Exercise text>
.....
Let me let you in on a little secret: I’m selfish.

Except when it comes to the needs of my son and beloved, which seem to always climb ahead of my own.

I’ve never understood the plight of women who complained about losing themselves because they put themselves last until it happened to me.

When beloved first got locked up, it was like I lost a piece of myself. I was a week away from the birth of our son and I was an emotional wreck. When he made it to Rikers Island and could receive packages, I made sure he had EVERYTHING. I didn’t want him bargaining for the basics, soI sent clothes, underwear, shoes, books, magazines. I spent so much money that first year, it was crazy. Part of me felt guilty because I was free and he wasn’t, so I overdid it. I would stay at home, turn down invites from friends under the guise of not having a babysitter, but really, I felt that I shouldn’t be out enjoying myself when he couldn’t. I effectively put his needs (or my perception of his needs) before any and all of mine. Somewhere between being a mommy and providing for my family, I lost pieces of myself, just like all those women I couldn’t seem to understand. Slowly, but steadily, I became last on the list.

For the past two months beloved has been in the box—solitary—unable to make calls. His time in the SHU has also coincided with the new school year and the munchkin’s foray into preschool. Over the course of his years in prison, beloved has asked for less, aware of the growing financial responsibilities I shoulder, and my son has become more independent. The collision of these things have opened up a lot of free time, and allowed me time for reflection.

Instead of rushing from work to pick up the munchkin, I don’t pick him up until 5:30 (which he loves), which gives me time to decompress after a LONG day of dealing with other people’s kids. I’m able to work out (which I haven’t done yet, but soon!), veg out, or read. I love it. I feel so indulgent taking this time just for myself. It’s helping to keep me sane and not mistakenly heap the residual frustration I feel from teaching on his little shoulders. It’s definitely a win-win all the way around.
.....
Information supplied>
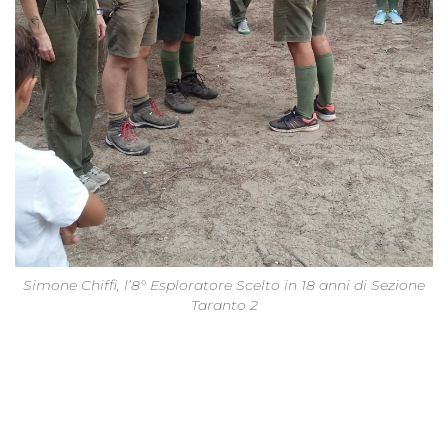
Simone Chiffi, l’8° Esploratore Scelto in 18 anni di Sezione
Taranto 2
.....
Your objective> In the passage about putting oneself last, at what time does the writer now pick up the son? Nothing in the listing is needed here.

Response to this exercise> At 5:30.